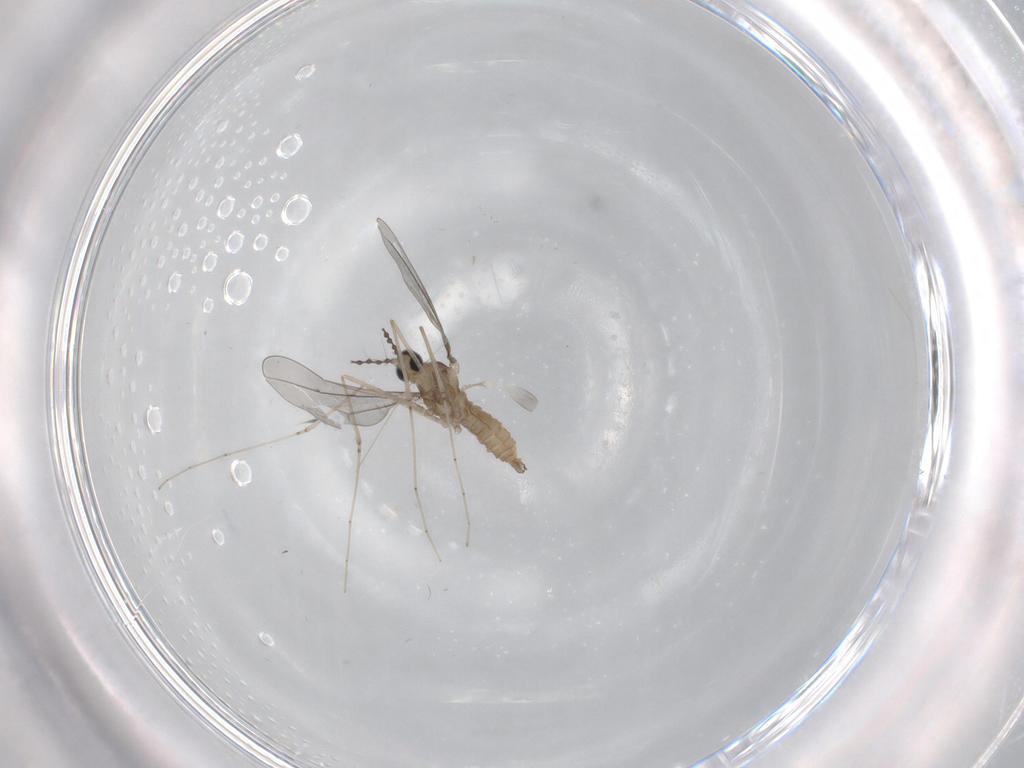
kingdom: Animalia
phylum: Arthropoda
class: Insecta
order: Diptera
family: Cecidomyiidae
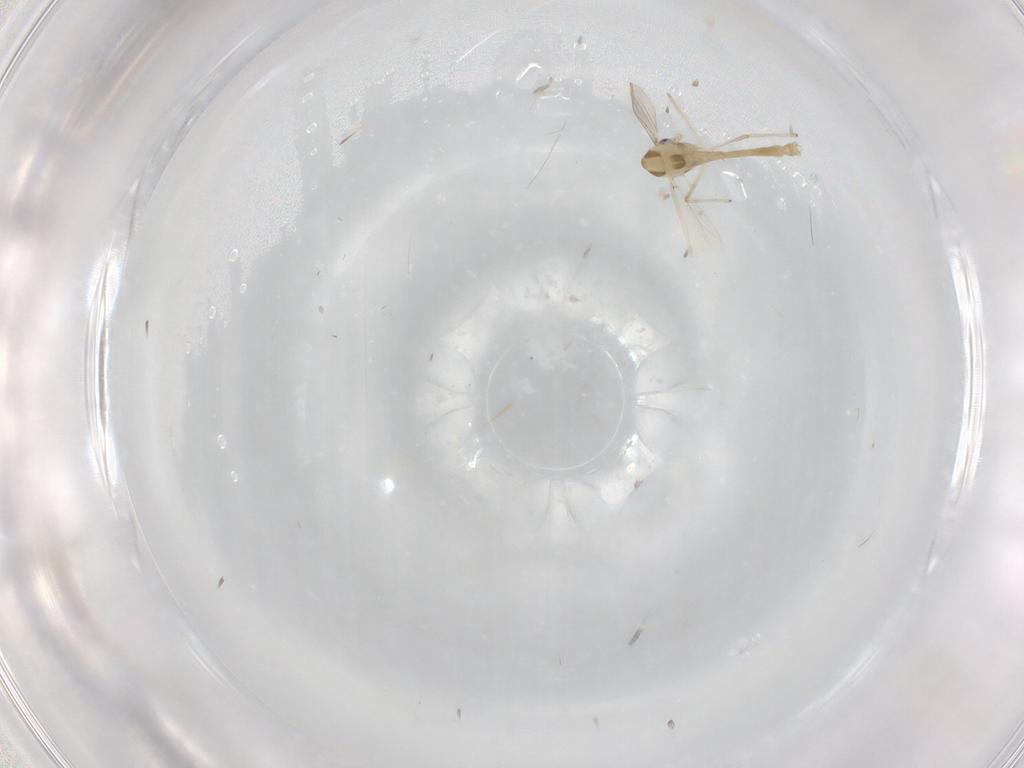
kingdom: Animalia
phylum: Arthropoda
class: Insecta
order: Diptera
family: Chironomidae
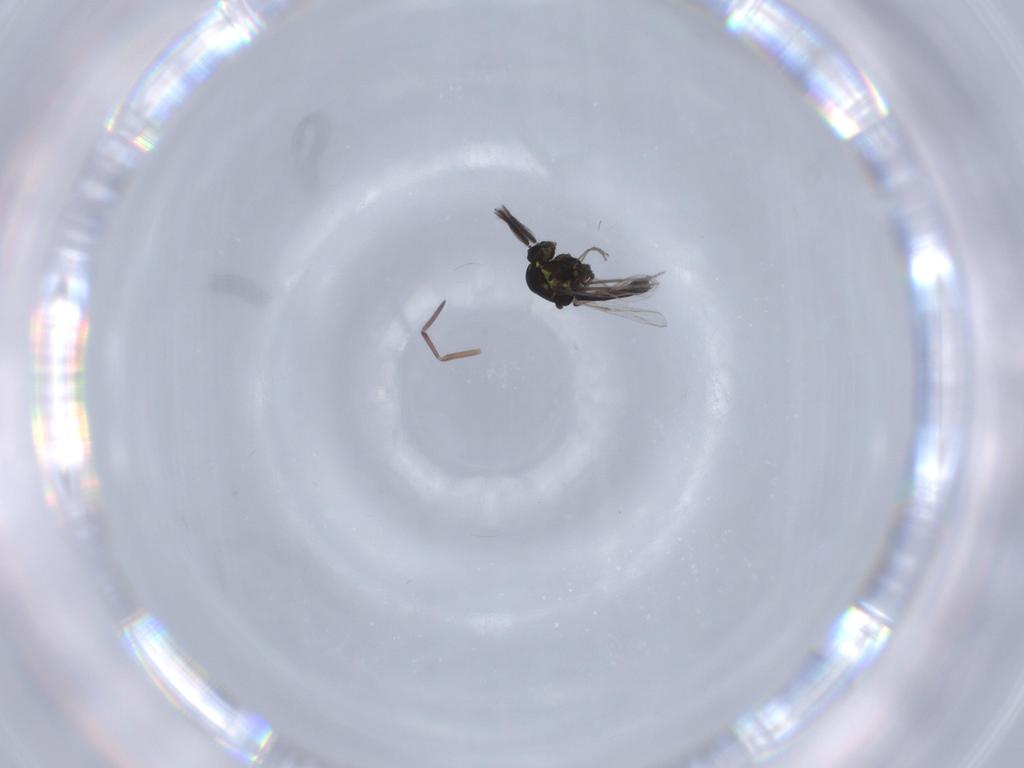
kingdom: Animalia
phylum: Arthropoda
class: Insecta
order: Diptera
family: Ceratopogonidae
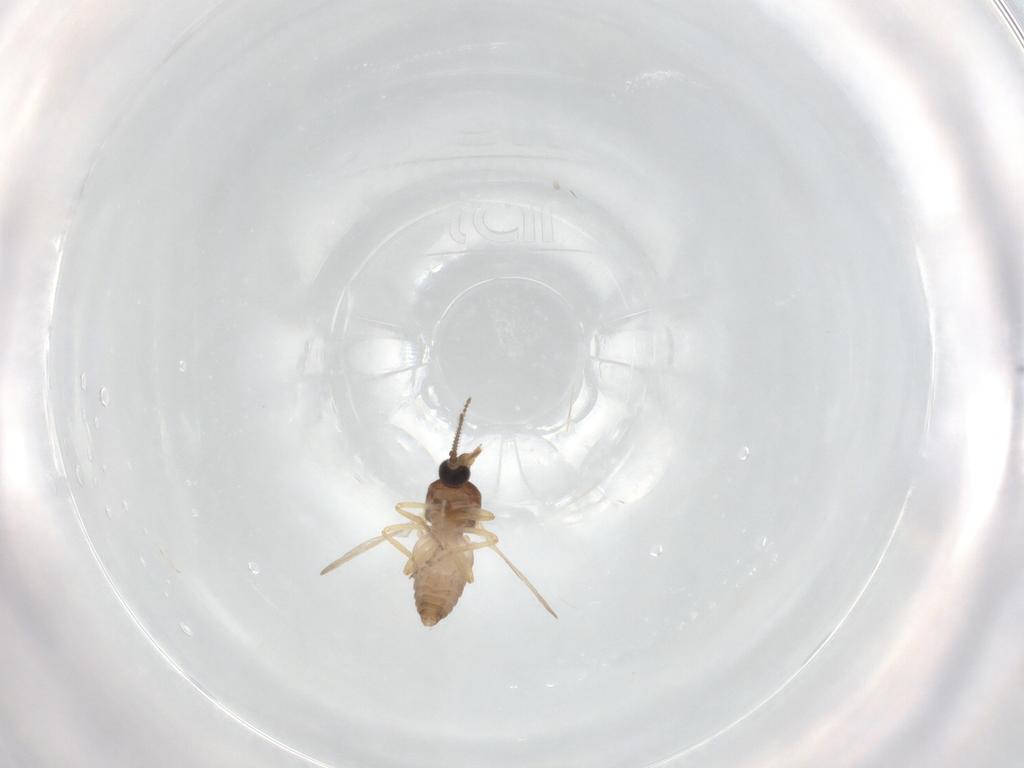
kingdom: Animalia
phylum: Arthropoda
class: Insecta
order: Diptera
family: Ceratopogonidae
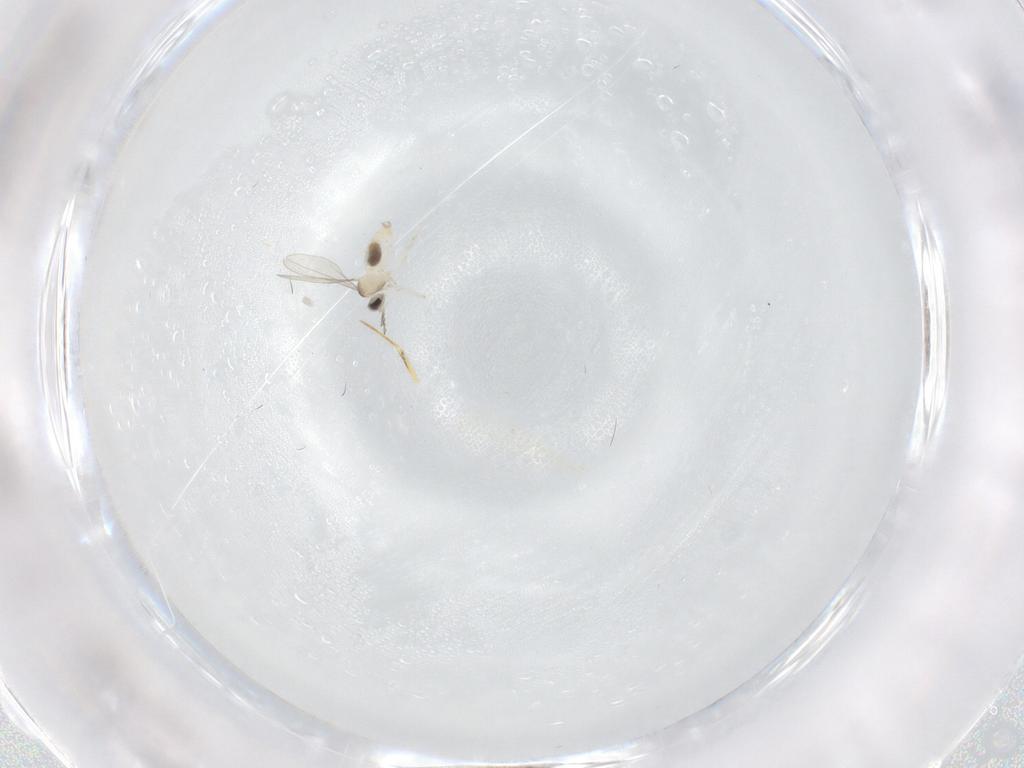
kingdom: Animalia
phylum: Arthropoda
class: Insecta
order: Diptera
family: Cecidomyiidae
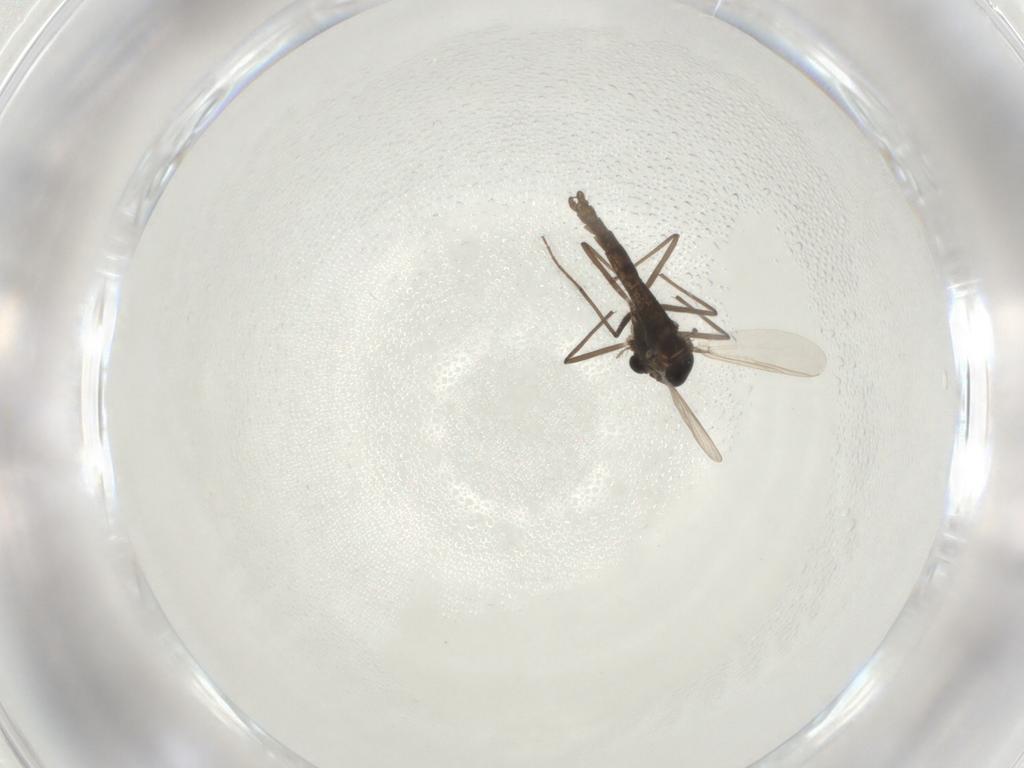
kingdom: Animalia
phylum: Arthropoda
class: Insecta
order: Diptera
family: Chironomidae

────────────────────────────────────────

Task directions ::
Retype every line of the listing above without changes, but leave out the pictures.

The solution ::
kingdom: Animalia
phylum: Arthropoda
class: Insecta
order: Diptera
family: Cecidomyiidae
kingdom: Animalia
phylum: Arthropoda
class: Insecta
order: Diptera
family: Chironomidae
kingdom: Animalia
phylum: Arthropoda
class: Insecta
order: Diptera
family: Ceratopogonidae
kingdom: Animalia
phylum: Arthropoda
class: Insecta
order: Diptera
family: Ceratopogonidae
kingdom: Animalia
phylum: Arthropoda
class: Insecta
order: Diptera
family: Cecidomyiidae
kingdom: Animalia
phylum: Arthropoda
class: Insecta
order: Diptera
family: Chironomidae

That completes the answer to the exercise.